Pedro Beato acendeu um cigarro e viu a chama lentamente se apagar. Olhou a brasa se acabrunhar e pensou:
- Mal pressagio ou tabaco de procedência duvidosa?
A solidão era bem vinda. Agora Pedro Beato tinha seu próprio mundo.
- Nenhum olhar é capaz de soluçar meu coração. O abandono contribuiu para meu crescimento e nada nulificará minha próxima existência.
Pedro Beato percebeu que tudo estava muito calmo para ser o apocalipse, esperava um cataclisma de incalculável proporção. Então o que traduzia tudo aquilo, o encerramento de sua alma sem a indumentária do cerimonial do fim dos tempos? Não se enxergou, havia aprendido que almas rebeladas não possuíam auras.
- Então este é o término de tudo, sem nenhuma cerimônia?
Estava como sempre quisera; alma sem aura, mapeando o próprio curso existencial. Estava pondo em prática a ferocidade de seu ceticismo e sabia que era uma maneira de esquivar-se do que lhe fosse imputado, possibilitando a busca por alternativas que resultassem em avanços por outros planos.
- Que surjam as criaturas das sombras - ordenou Pedro Beato.

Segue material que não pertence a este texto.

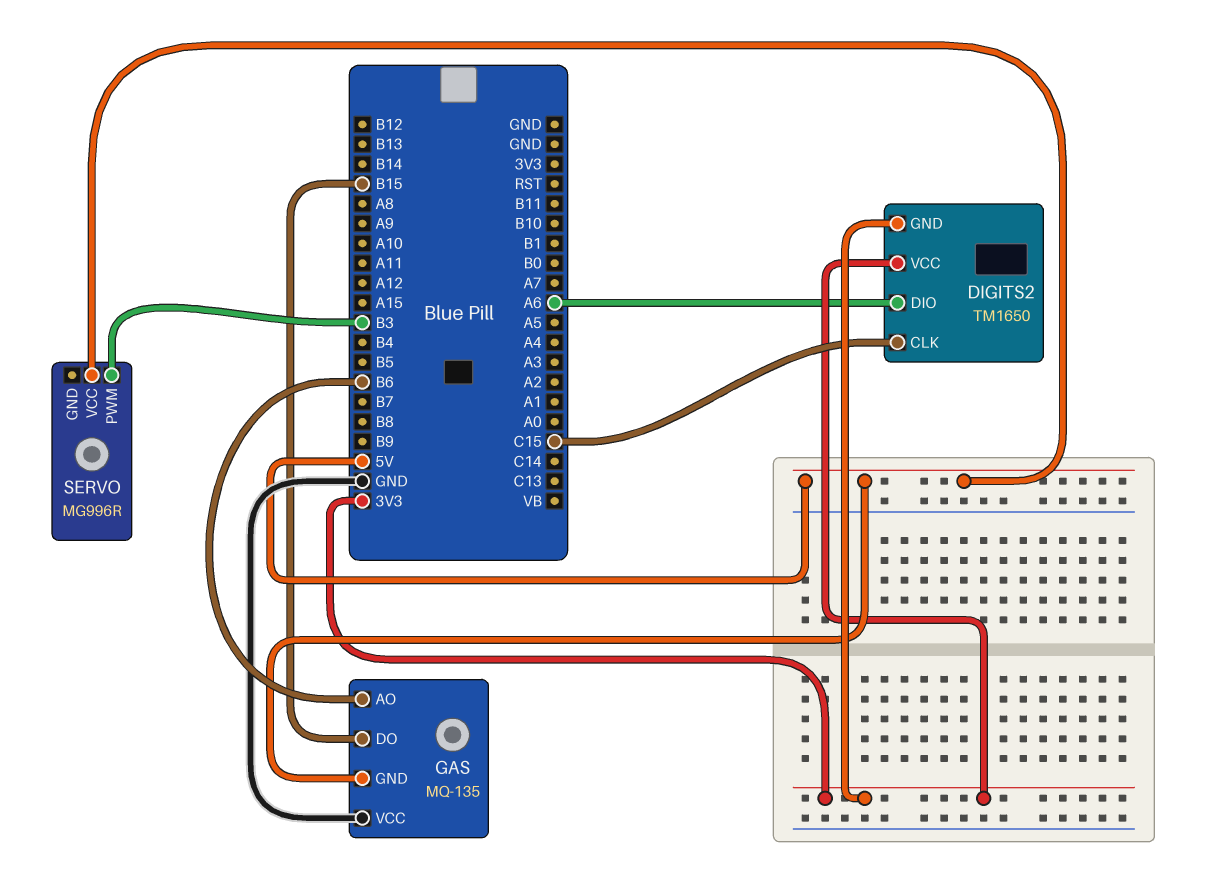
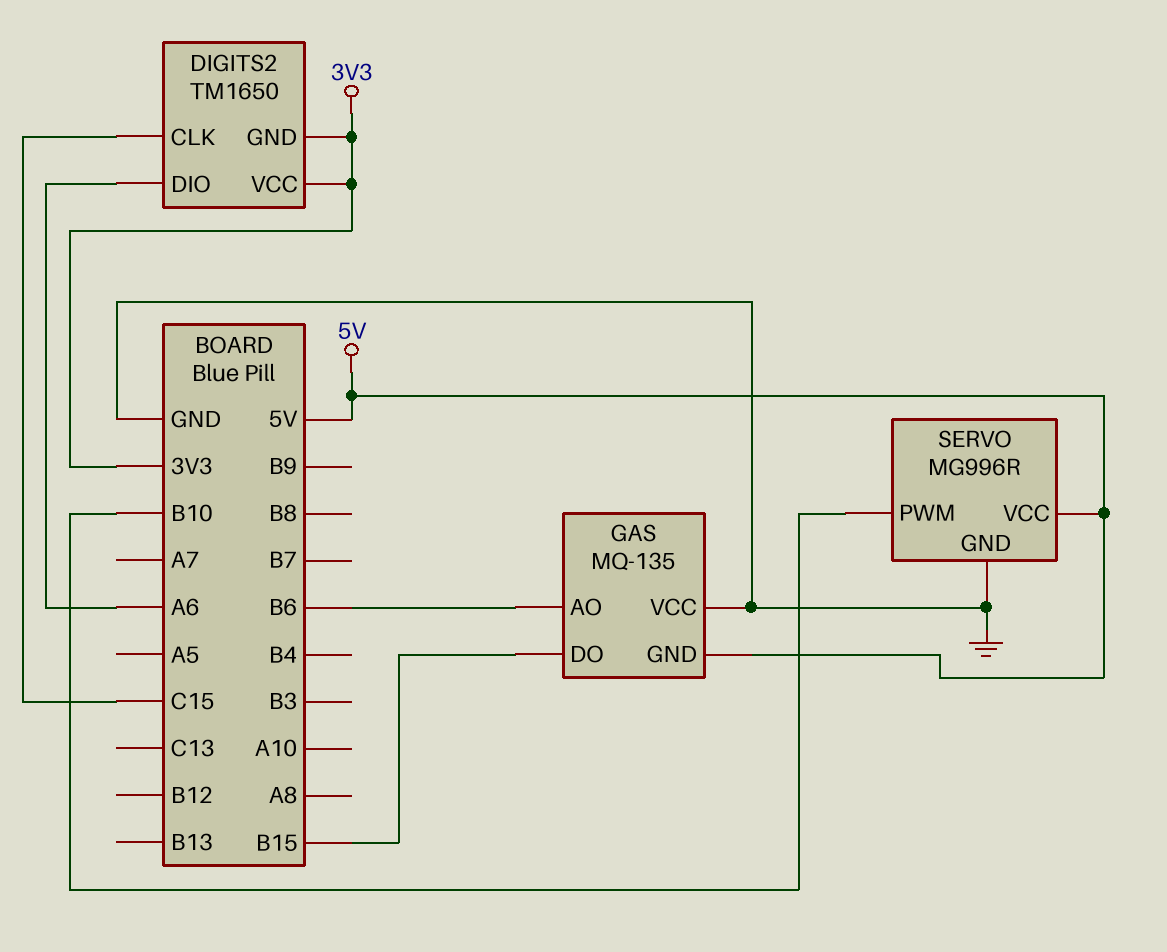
SERVO pin GND: none -> GND
SERVO pin PWM: B3 -> B10

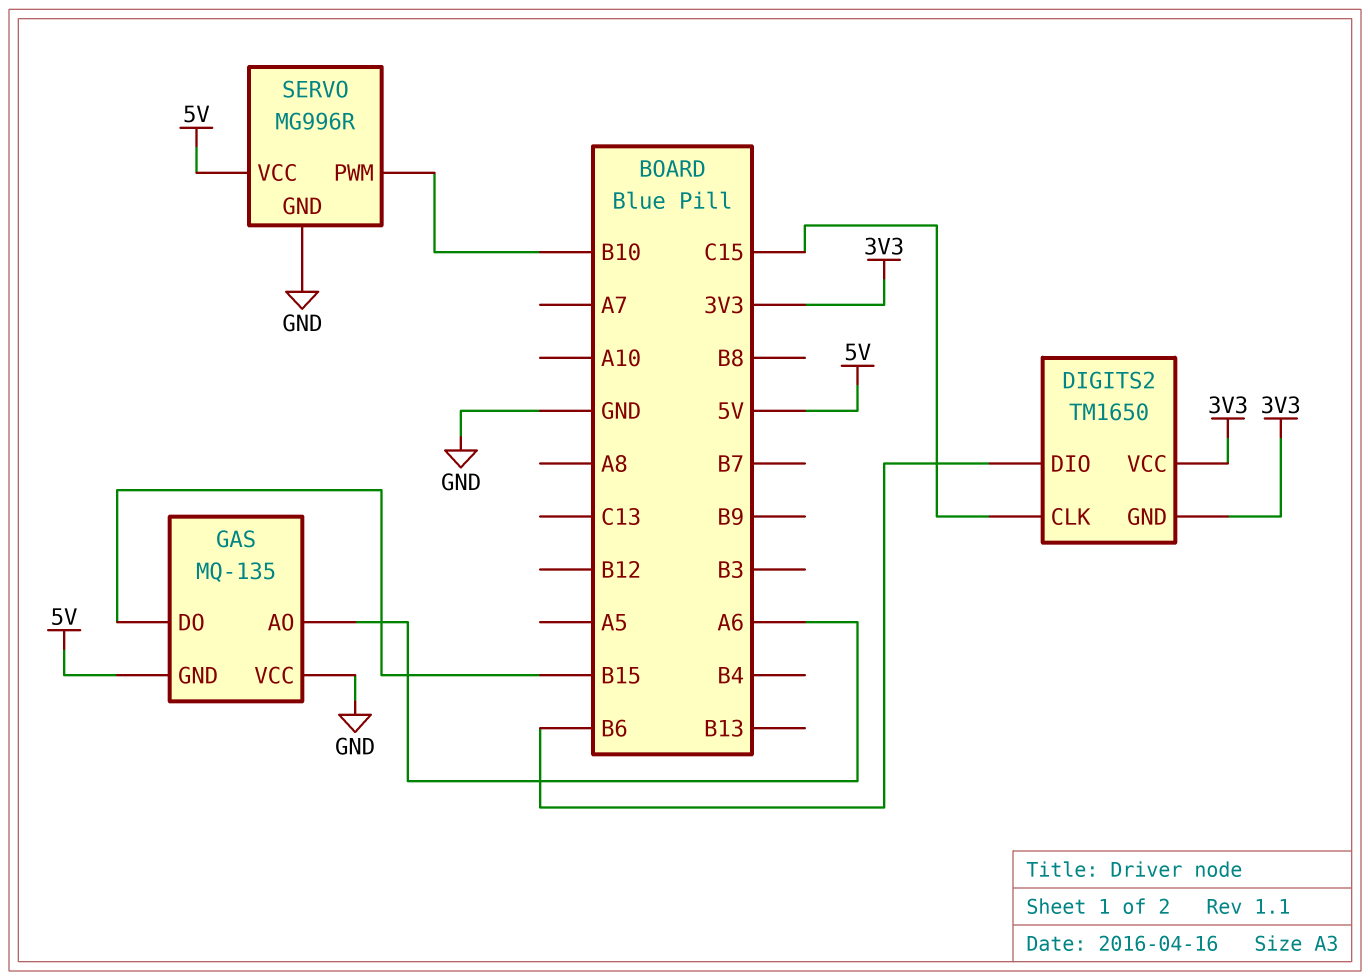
DIGITS2 pin DIO: A6 -> B6
GAS pin AO: B6 -> A6

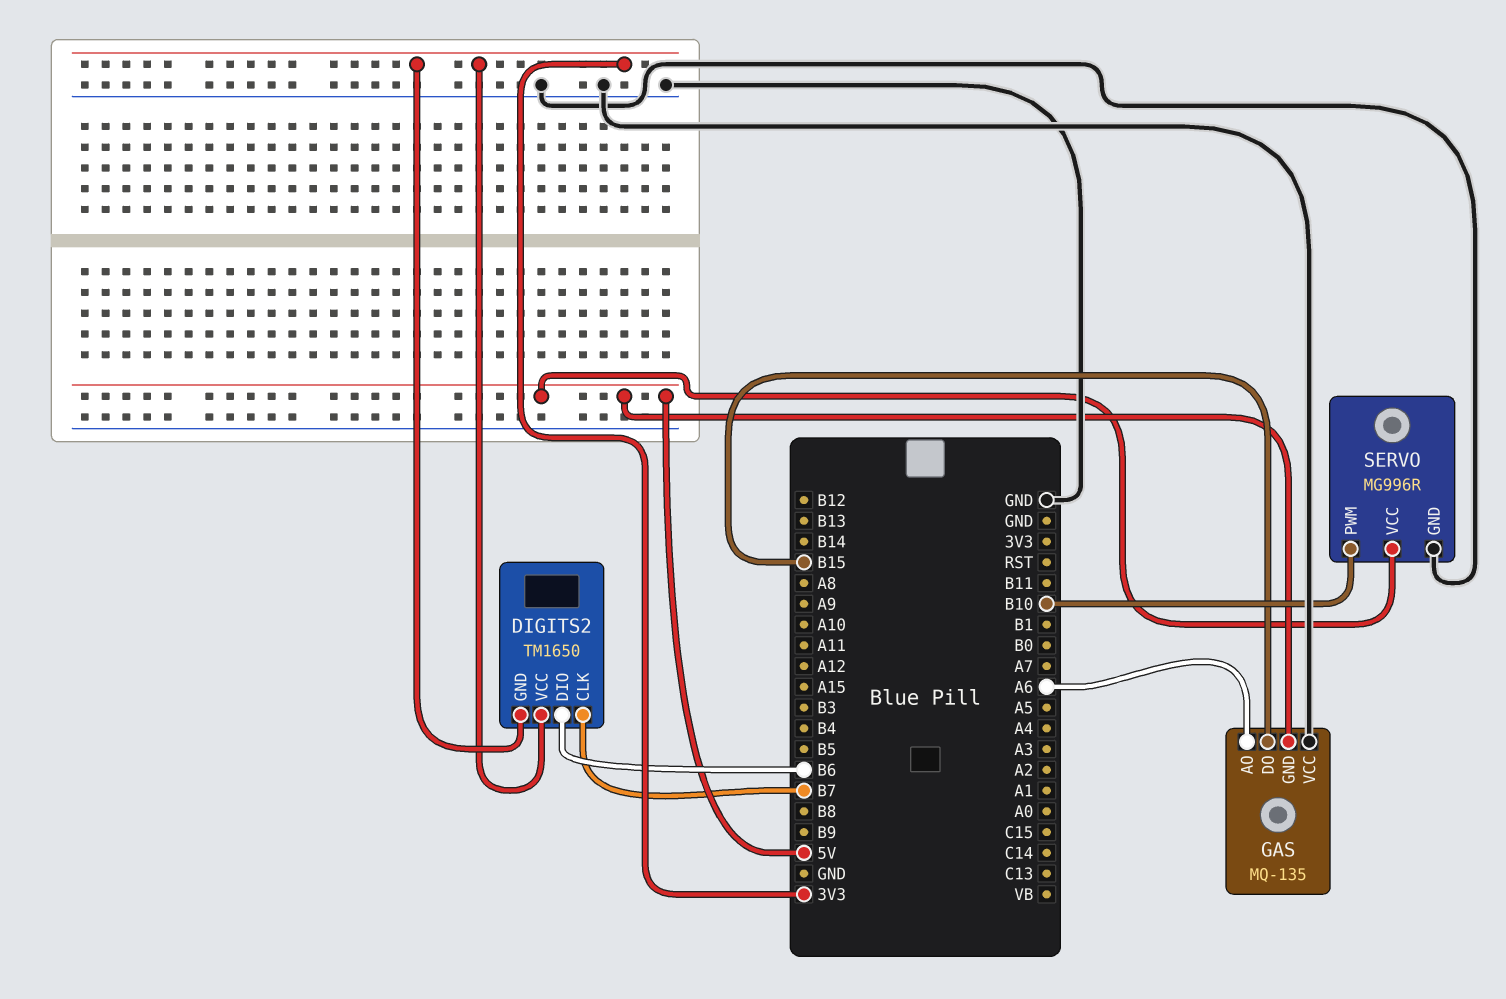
DIGITS2 pin CLK: C15 -> B7

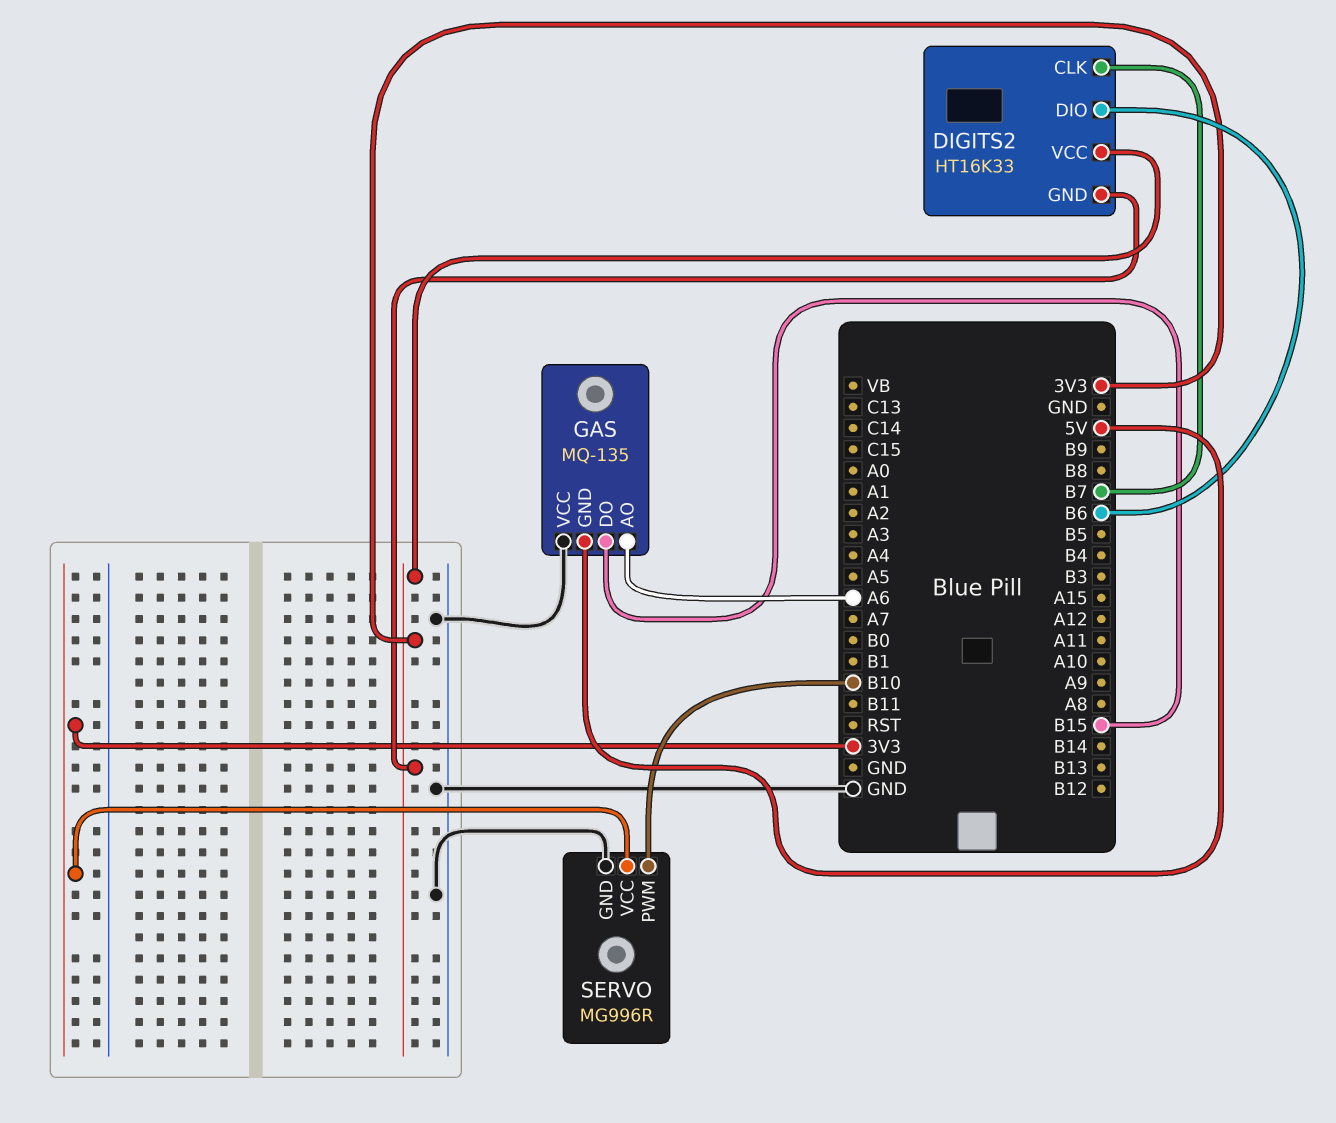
DIGITS2: TM1650 -> HT16K33
SERVO pin VCC: 5V -> 3V3

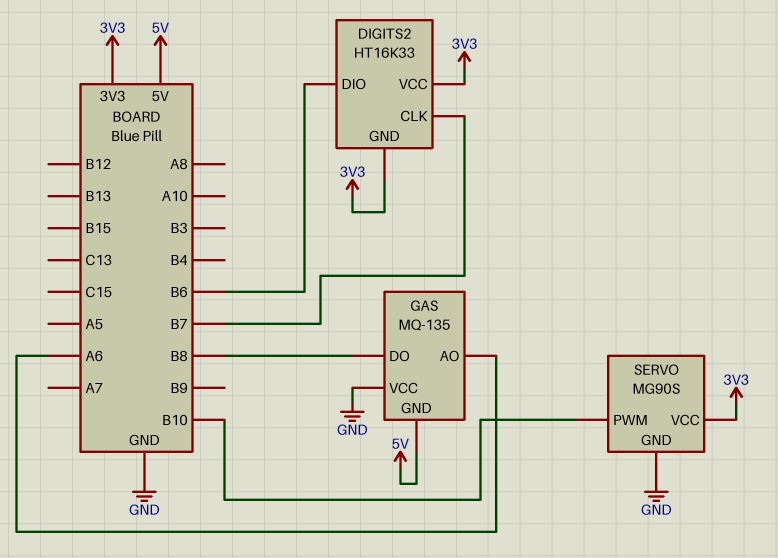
GAS pin DO: B15 -> B8
SERVO: MG996R -> MG90S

Milhares de vultos se aproximaram. Olhavam para Pedro Beato e externavam todo o ódio acumulado. Em segundos se afastaram, algo os fez recuar. Havia um escudo separando-os do enviado ser.

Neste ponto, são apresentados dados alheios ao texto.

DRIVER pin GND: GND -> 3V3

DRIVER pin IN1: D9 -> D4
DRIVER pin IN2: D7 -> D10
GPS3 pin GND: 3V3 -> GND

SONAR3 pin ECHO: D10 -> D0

Pedro Beato não estava entendendo. Sua presença era repugnante, ele se sentia hostilizado, não era bem vindo no mundo das trevas. Enquanto gravitava pela indignação, viu um clarão iluminar seu rosto; a claridade vinha detrás. Então se apercebeu tratar-se de sua aura, que novamente adquirira luz, ou sempre estivera iluminada.
Sem perceber, disse:
- Que se faça luz onde a memória se perdeu!
Levado por uma força que fugia a seu controle, regrediu ao tempo e estava deitado em sua cama, com o revolver apontado para sua fronte. Mirou e puxou o gatilho. O estampido do projétil atingiu a parede. Ele desviara o inicial instinto do suicídio. Olhou à sua volta, o sangue que antes impregnara o aposento, estava desaparecendo. A alvura da indumentária indicava ausência de resíduos sanguíneos.
Ainda com a arma em punho, deus alguns passos, abriu a porta de entrada e olhou para o mundo. Crianças brincavam de amarelinha. Um gari retirava a sujeira das ruas. O transito caótico ilustrava o dia-dia. Pedro Beato sentiu-se dominado por um estado de graça nunca antes presente. Admirou a vida, agradeceu a continuação de sua existência e comemorou a volta, abrindo um tinto e sorvendo a fragrância das uvas.
- Criei meu próprio abismo e nele emoldurei todos os percalços que me acompanharam nas existências anteriores. Aprendi lições que servirão de alimento para podar a captação de auras negativas. Abraço doces emoções e absorvo a magnitude da vida. Agora, na plenitude que me compete a longa caminhada; estou reinventando-me.
Pedro Beato viu um reboliço movimentar a rua. Uma troca de tiros entre policiais e bandidos. De repente uma bala perdida o atingiu, ele levou a mão à fronte sentiu o impacto do projétil e viu o sangue jorrar. Ainda com a arma em punho, arrastou-se até sua cama e contemplou o sangue tingir as roupas. Deitou-se. Viu a aura se apagar e a alma levitar separando-se da matéria. Era o pêndulo da existência que denotava o descompasso e anunciava mais uma passagem a outro estágio espiritual. Sua visão tornara-se difusa. Era como se a lente da vida estivesse desfocada. Viu um anjo ajustar o foco do tempo e uma imensa luz branca se fez brilhar. Enfim, a paz ceifava um cronológico sistema de animosidades. Pedro Beato viu a vida acontecer com o clarão da esperança.